Thursday, January 10, 2019

Is this a legitimate reading?

Recall here John MacArthur’s condemnation of his very first sermon, based on the text “And the angel rolled the stone away,” in which he preached about the stone of doubt, the stone of fear, and the stone of anger.“ MacArthur condemned the sermon because he believes that in doing this he had betrayed the historical referent—“That is not what that verse is talking about; it’s talking about a real stone.” The emphasis on the “rea1 stone” has kept MacArthur anchored in the past, the horizontal plane, and thus maintains the distance and gaps that he emphasizes throughout his entire book. But a vertical reading seeks to eradicate those gaps by inviting the interpreter to be a participant. I dare say that the Alexandrians would have actually commended MacArthur’s reading of the text in his first sermon. Surely this example is not making the Bible into a fairy-tale book from which we get “all kinds of crazy interpretations."—Early Christian Readings of Genesis One, pages 141–42

<idle musing>
What do you think? Is this a legitimate reading of the text? My seminary training tells me that it isn't. But, 1600 years of church tradition begs to differ with me. Have we lost something by throwing away more figurative readings of the text? Can we get more from a text by allowing what he calls the "vertical reading" back in?
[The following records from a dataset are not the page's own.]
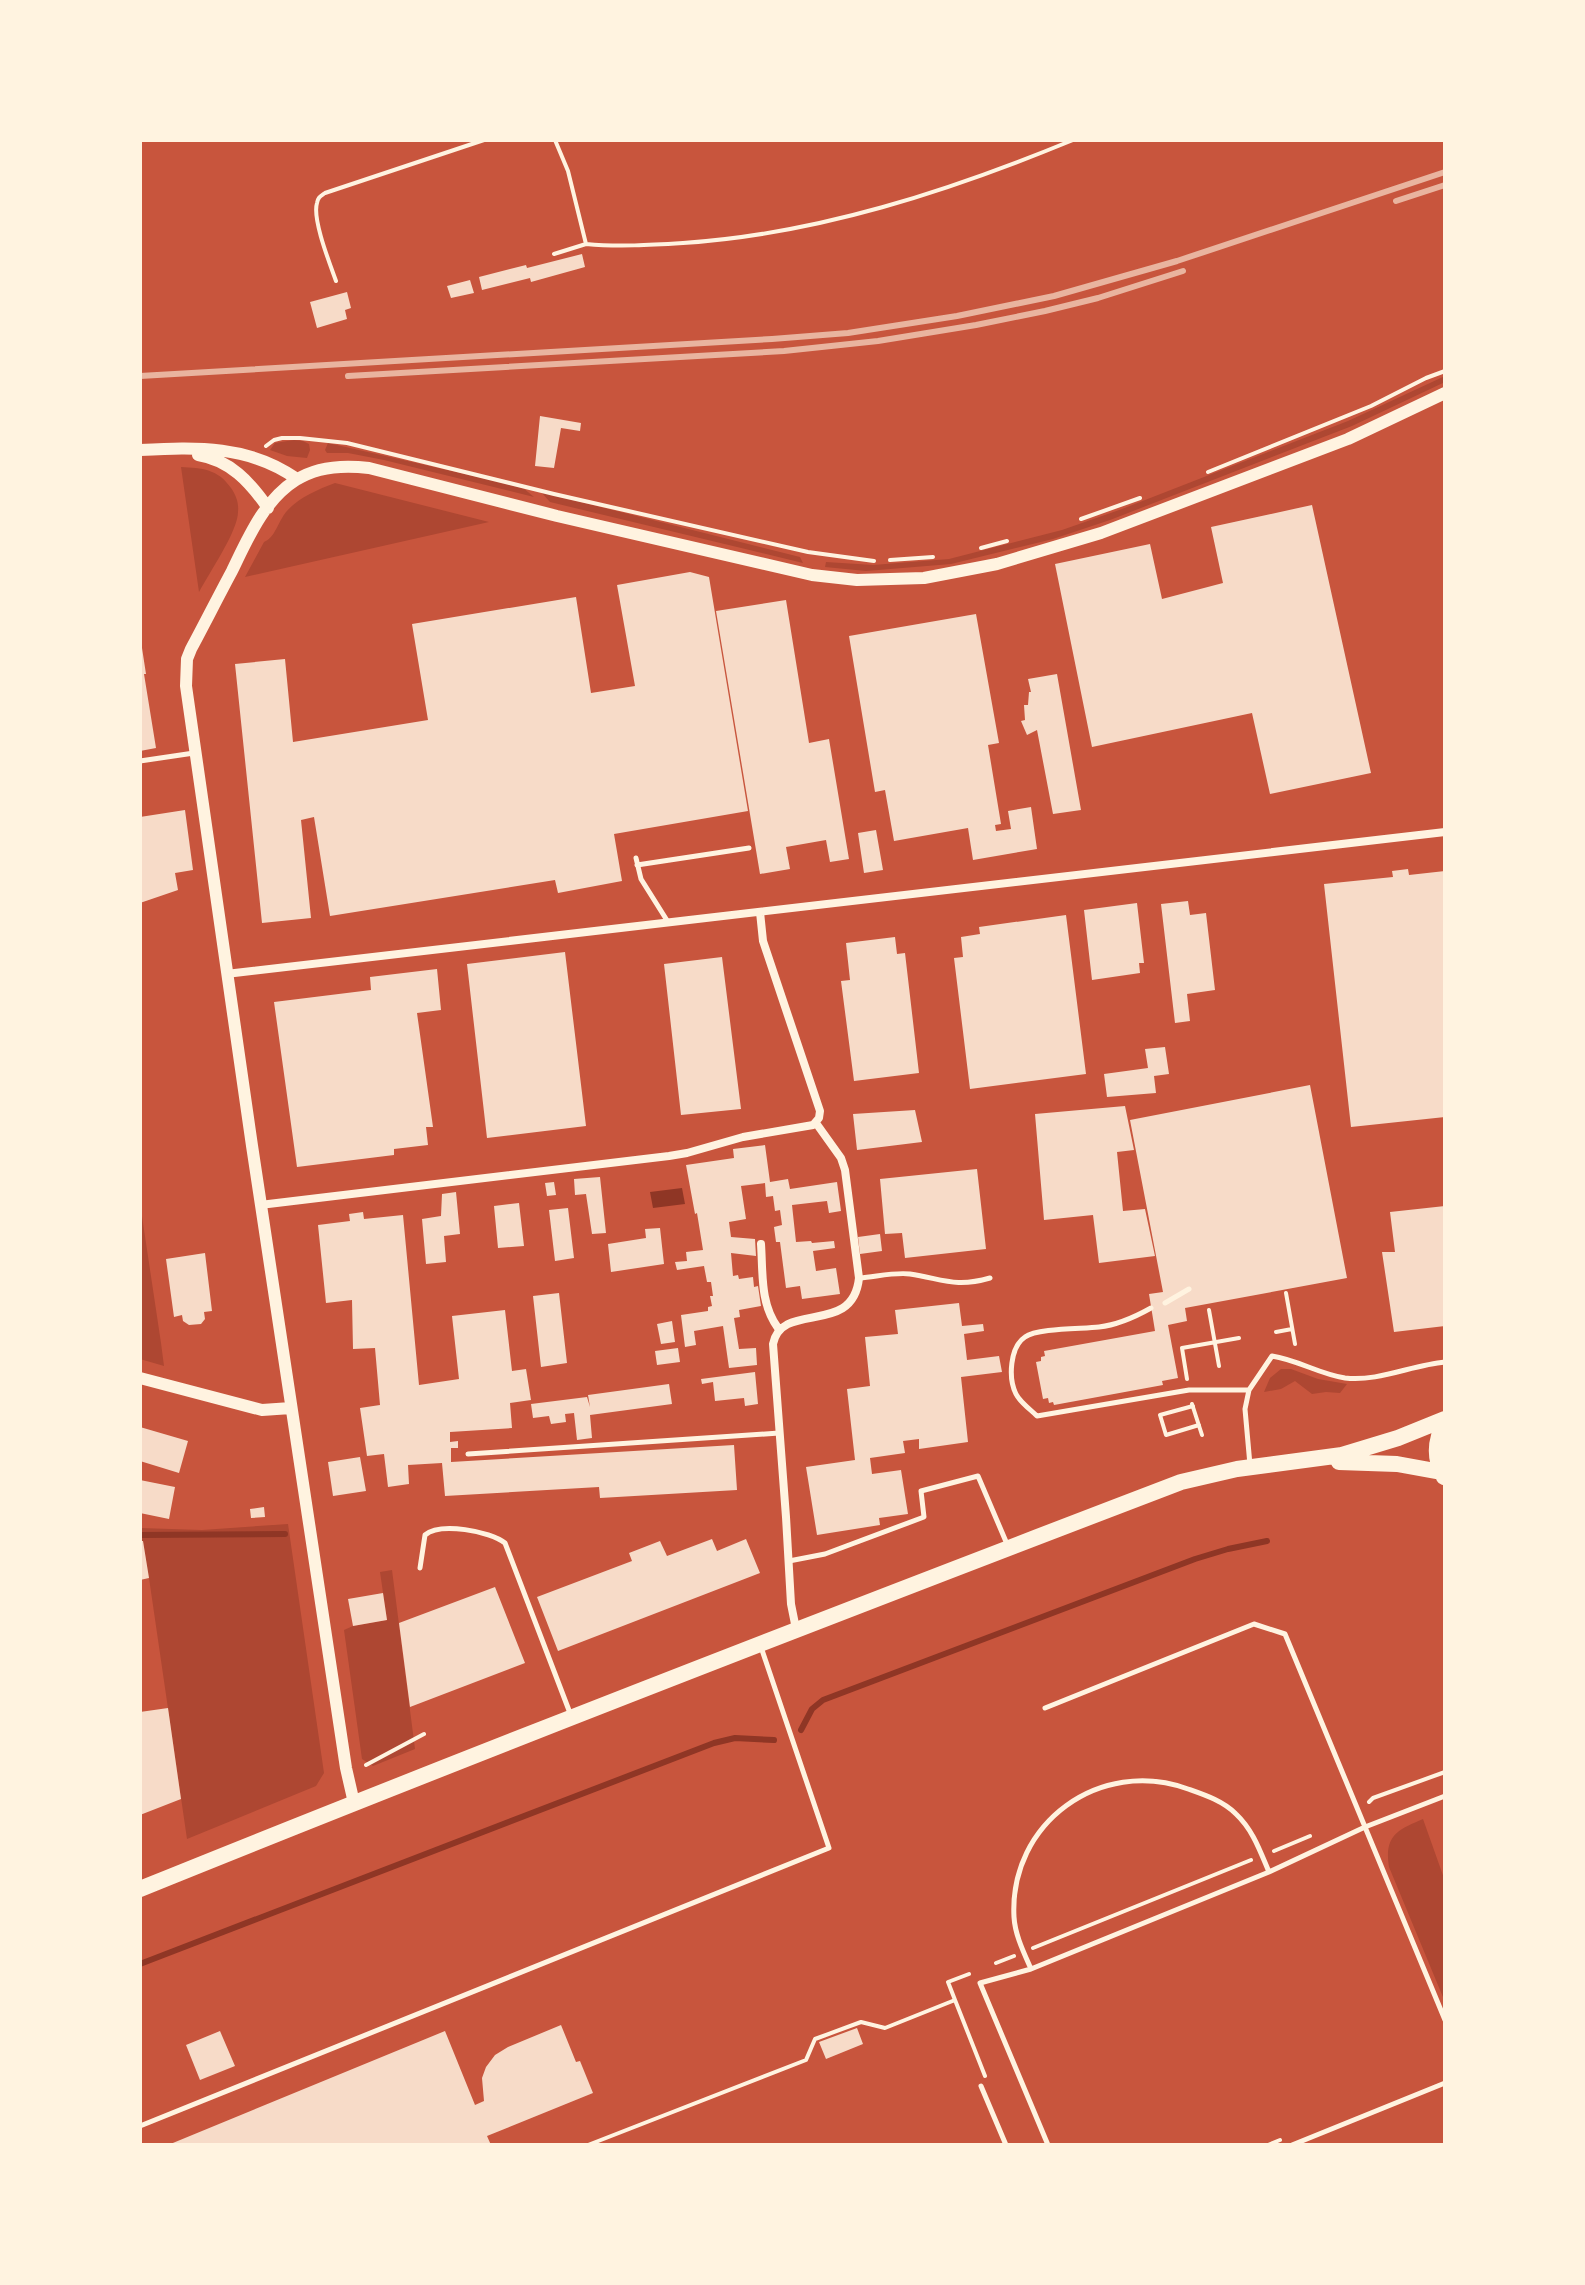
<svg xmlns="http://www.w3.org/2000/svg" width="1585" height="2285" viewBox="0 0 1585 2285" font-family="'Zilla Slab',serif">
<rect width="100%" height="100%" fill="#c8553d"/>
<!-- green -->
<path fill="#ae4732" d="M1445,376V382L1352,426L1110,520L1053,539L951,564L866,571L825,567L826,562L873,565L949,559L1062,530L1122,509L1348,421Z
M294,440L303,441L309,444L310,450L307,458L287,456L270,450L275,443Z
M328,443L522,487L534,497L384,460L348,453H327L325,450Z
M181,467C202,468 218,469 231,488C236,495 239,503 238,512C238,531 209,573 199,592Z
M335,483L489,522L245,577L264,542C275,538 278,522 286,512C299,497 317,490 335,483Z
M541,492L800,557L803,563L550,502Z
M140,1203L161,1343L164,1366L140,1359Z
M1281,1369H1291L1318,1379L1347,1384L1340,1393L1326,1392L1312,1394L1295,1381L1281,1389L1264,1392L1270,1378Z
M288,1524L324,1773L316,1786L187,1839L149,1578L143,1542L140,1541V1528L202,1530Z
M392,1570L415,1749L373,1766L362,1759L344,1630L353,1626L387,1620L380,1572Z
M1423,1819L1445,1881V2002L1389,1867C1384,1836 1397,1830 1423,1819Z"/>
<!-- water -->
<path fill="#8f3625" d="M682,1188L685,1204L653,1208L650,1192Z"/>
<g fill="none" stroke-linecap="round" stroke-linejoin="round">
<!-- stream -->
<path stroke="#8f3625" stroke-width="6" d="M140,1535L285,1534
M801,1730L812,1709L823,1700L1195,1559L1228,1549L1267,1541
M140,1964L714,1743L735,1738L774,1740"/>
</g>
<!-- building -->
<path fill="#f7dbc8" d="M582,254L585,267L531,282L530,278L482,290L479,277L526,265L527,268Z
M470,280L474,293L451,298L447,286Z
M347,292L351,308L345,310L347,319L317,328L310,302Z
M540,416L581,423L580,431L561,428L554,468L535,466Z
M1312,505L1371,773L1270,794L1252,713L1092,747L1055,564L1150,544L1162,599L1223,583L1211,527Z
M690,572L709,577L748,811L614,834L622,881L558,893L555,880L330,916L314,817L301,820L311,918L262,923L235,664L285,659L293,742L428,720L412,624L576,597L591,693L635,686L617,585Z
M786,600L809,743L829,739L849,859L830,862L826,840L786,847L790,869L760,874L716,611Z
M976,614L999,743L988,745L1001,824L995,825L996,831L1011,829L1008,811L1031,807L1037,849L973,860L968,828L894,841L885,790L875,792L849,636Z
M140,648H142L146,674H144L156,748L140,751Z
M1057,674L1081,810L1053,814L1037,730L1027,735L1021,721L1025,720L1024,705H1028L1029,692H1031L1028,679Z
M185,810L193,870L175,873L178,890L140,903V817Z
M876,830L883,870L864,873L858,833Z
M1408,869L1409,875L1445,871V1117L1351,1127L1324,884L1393,877L1392,871Z
M1188,901L1190,915L1206,913L1215,990L1187,994L1190,1021L1175,1023L1161,904Z
M1137,903L1144,963H1139L1140,973L1092,980L1084,910Z
M1066,915L1086,1074L970,1089L954,958L963,957L961,937L980,934L979,927Z
M895,937L897,954L905,953L919,1073L854,1081L841,981L850,980L846,943Z
M565,952L586,1126L487,1138L467,964Z
M722,957L741,1109L681,1115L664,964Z
M437,969L441,1010L417,1013L433,1127H426L428,1145L394,1149V1155L297,1167L274,1002L371,990L370,977Z
M1165,1047L1169,1074L1154,1076L1156,1093L1107,1097L1104,1074L1148,1068L1145,1049Z
M1310,1085L1347,1278L1185,1308L1187,1321L1168,1325L1178,1378L1162,1381L1163,1385L1054,1405L1053,1402L1049,1403L1048,1398L1043,1399L1036,1362L1041,1361V1357L1045,1356L1044,1351L1155,1331L1149,1294L1163,1292L1130,1120Z
M1125,1106L1134,1150L1117,1152L1123,1211L1145,1209L1155,1256L1099,1263L1093,1215L1044,1220L1035,1114Z
M915,1110L922,1142L857,1150L853,1114Z
M765,1145L770,1182L788,1179L790,1189L837,1182L841,1211L829,1213L827,1201L792,1205L796,1242L811,1241L812,1243L834,1241L835,1248L813,1251L816,1271L836,1268L840,1294L802,1299L800,1286L786,1288L780,1242H776L774,1227L782,1225L780,1210L775,1211L773,1196L766,1197L765,1183L741,1186L746,1219L729,1222L731,1237L755,1239L756,1256L731,1253L733,1276L738,1275L739,1279L753,1277L754,1287L758,1286L761,1306L739,1310L740,1317L734,1318L739,1349L756,1348L757,1365L729,1368L723,1326L694,1331L696,1345L685,1347L681,1315L708,1311V1307L712,1306L710,1296H713L711,1282H707L704,1266L677,1270L675,1262L687,1261L686,1252L703,1250L697,1213L695,1214L686,1165L734,1158L733,1149Z
M977,1169L986,1249L905,1258L902,1233L885,1234L880,1179Z
M600,1177L606,1233L592,1234L586,1194L575,1195L574,1179Z
M554,1182L556,1195L547,1196L545,1183Z
M456,1192L460,1234L444,1236L446,1262L426,1264L422,1219L441,1216L442,1194Z
M519,1203L524,1246L498,1248L494,1206Z
M1445,1206V1326L1394,1332L1382,1252H1395L1390,1212Z
M568,1208L574,1258L555,1261L549,1210Z
M363,1212L364,1219L403,1215L419,1385L459,1379L452,1316L505,1310L512,1371L526,1369L531,1400L510,1403L512,1428L450,1432V1442L458,1441V1448H451V1462L734,1445L737,1490L600,1498L599,1487L445,1496L442,1463L408,1465L409,1484L388,1487L384,1454L367,1456L360,1408L380,1405L375,1348L353,1349L352,1300L326,1303L318,1225L350,1221L349,1214Z
M660,1228L664,1264L611,1272L608,1244L646,1238L645,1229Z
M880,1234L882,1251L860,1254L858,1237Z
M205,1253L212,1311L204,1312L205,1319L201,1324L189,1325L183,1321L182,1315L174,1317L166,1259Z
M559,1293L567,1363L541,1367L533,1296Z
M959,1303L962,1326L983,1324L984,1331L964,1334L967,1360L999,1356L1002,1372L961,1377L968,1442L919,1449V1439L903,1441L905,1453L870,1458L872,1474L901,1470L908,1514L879,1518L880,1525L817,1535L806,1467L855,1460L847,1389L870,1386L865,1337L898,1334L895,1310Z
M672,1321L675,1342L661,1344L657,1324Z
M678,1348L680,1362L657,1365L655,1351Z
M755,1372L758,1404L745,1406L744,1398L715,1401L713,1382L702,1384L701,1379Z
M669,1384L672,1404L590,1415L592,1438L577,1440L574,1413L565,1414L566,1422L551,1424L549,1416L533,1418L531,1404L587,1397L590,1407L588,1395Z
M140,1427L188,1441L179,1473L140,1461Z
M360,1457L366,1491L333,1496L328,1462Z
M140,1480L175,1487L169,1519L140,1513Z
M264,1507L265,1517L251,1518L250,1509Z
M712,1539L717,1551L746,1539L760,1573L558,1651L537,1597L632,1561L629,1553L660,1541L667,1556Z
M140,1541H143L149,1578L140,1580Z
M495,1587L525,1663L410,1707L399,1623Z
M383,1593L387,1620L353,1626L348,1599Z
M168,1708L181,1799L140,1815V1712Z
M561,2025L576,2062L580,2061L593,2093L487,2136L491,2145H168L445,2031L475,2105L484,2101L482,2078L486,2067L495,2055L508,2047Z
M857,2028L863,2044L826,2059L819,2042Z
M220,2031L235,2066L200,2080L186,2045Z"/>
<g fill="none" stroke-linecap="round" stroke-linejoin="round">
<!-- path -->
<path stroke="#fff3e0" stroke-width="4" d="M586,244C618,247 651,245 683,243C818,234 949,191 1073,140
M554,254L586,244L568,171L555,140
M336,281C330,264 312,219 317,203C318,197 321,196 325,193L484,140
M266,446L274,440L282,438H300L347,443L554,494L808,552L874,561
M1208,472L1371,406L1426,378L1445,371
M1081,519L1140,498
M981,548L1007,541
M890,560L933,557
M1286,1293L1295,1344
M1209,1310L1219,1366
M1276,1332L1292,1329
M1187,1379L1182,1348L1239,1338
M1192,1404L1202,1435
M1193,1406L1160,1415L1166,1435L1199,1425
M366,1765L424,1734
M1369,1802L1373,1798L1445,1772
M1274,1851L1310,1836
M1033,1948L1251,1860
M996,1963L1014,1956
M955,2000L948,1982L969,1974
M588,2145L806,2060L815,2039L861,2022L885,2028L955,2000L985,2076
M1268,2145L1280,2140"/>
<!-- service -->
<path stroke="#fff3e0" stroke-width="5" d="M140,761L194,753
M636,858L641,879L668,922
M637,865L749,848
M860,1278C875,1277 894,1272 910,1274C943,1279 955,1288 990,1278
M1165,1303L1189,1289
M1151,1308C1135,1317 1117,1325 1099,1327C1082,1329 1037,1328 1025,1337C1010,1347 1008,1378 1016,1394C1020,1402 1031,1410 1037,1416L1189,1390H1249
M468,1454L779,1433
M1250,1465L1245,1409L1249,1390L1272,1356C1298,1360 1319,1374 1345,1378C1378,1382 1412,1365 1445,1362
M789,1561L825,1554L924,1517L921,1491L978,1476L1007,1544
M420,1568L425,1535C440,1522 490,1531 505,1543L570,1713
M1045,1708L1254,1624L1285,1634L1445,2020
M1031,1969C1024,1953 1015,1935 1014,1917C1009,1823 1100,1757 1188,1789C1205,1795 1223,1801 1236,1814C1253,1830 1260,1851 1269,1872
M981,2086L1006,2145
M140,2126L829,1848L761,1647
M1048,2145L980,1983L1031,1969L1269,1872L1365,1827L1445,1796
M1292,2145L1445,2083"/>
<!-- minor -->
<path stroke="#fff3e0" stroke-width="8" d="M226,974L1445,832
M260,1205L669,1156L687,1153L743,1137L813,1125L819,1118L820,1111L763,941L760,912
M761,1244C763,1273 760,1304 778,1328
M796,1629L791,1604L786,1517L773,1344C782,1300 853,1337 859,1278L845,1170L841,1158L816,1123"/>
<!-- tertiary -->
<path stroke="#fff3e0" stroke-width="12" d="M140,450C197,447 249,445 297,479
M198,455C230,460 250,482 268,508
M140,1378L262,1410L291,1408
M354,1803L346,1768C291,1408 236,1047 186,686L187,659L191,649C205,623 218,597 232,571C248,538 264,500 296,480C318,466 345,465 369,468L557,516L812,575L857,580L924,578L997,564L1101,533L1348,439L1445,393"/>
<!-- primary -->
<path stroke="#fff3e0" stroke-width="16" d="M1339,1462L1397,1464L1441,1472
M1444,1477C1434,1459 1435,1440 1445,1422
M140,1889C486,1749 833,1615 1181,1482L1237,1469L1342,1455L1398,1438L1445,1419"/>
<!-- rail -->
<path stroke="#e9b49f" stroke-width="6" d="M1396,201L1445,185
M140,376L772,339L848,333L957,316L1054,296L1177,261L1445,172
M348,376L784,351L878,341L976,325L1045,311L1098,298L1183,271"/>
</g>
<!-- border -->
<rect width="1585" height="2285" fill="none" stroke="#fff3e0" stroke-width="284"/>
</svg>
I'm in the process of revisiting my hermeneutical assumptions, and I'm leaning toward allowing the vertical back in. I've always said that the Holy Spirit can take a text and make it real to a person in a way that isn't necessarily the "original author's intention." For that matter, the entire New Testament and early Christian literature is an exercise in that! As I recently heard Richard Hays say, "The New Testament writers would have flunked out of a seminary hermeneutics class!" Indeed, his books are an exercise in exploring the vertical reading of scripture, as is the Eisenbrauns series JTI Supplements, which I generally really like.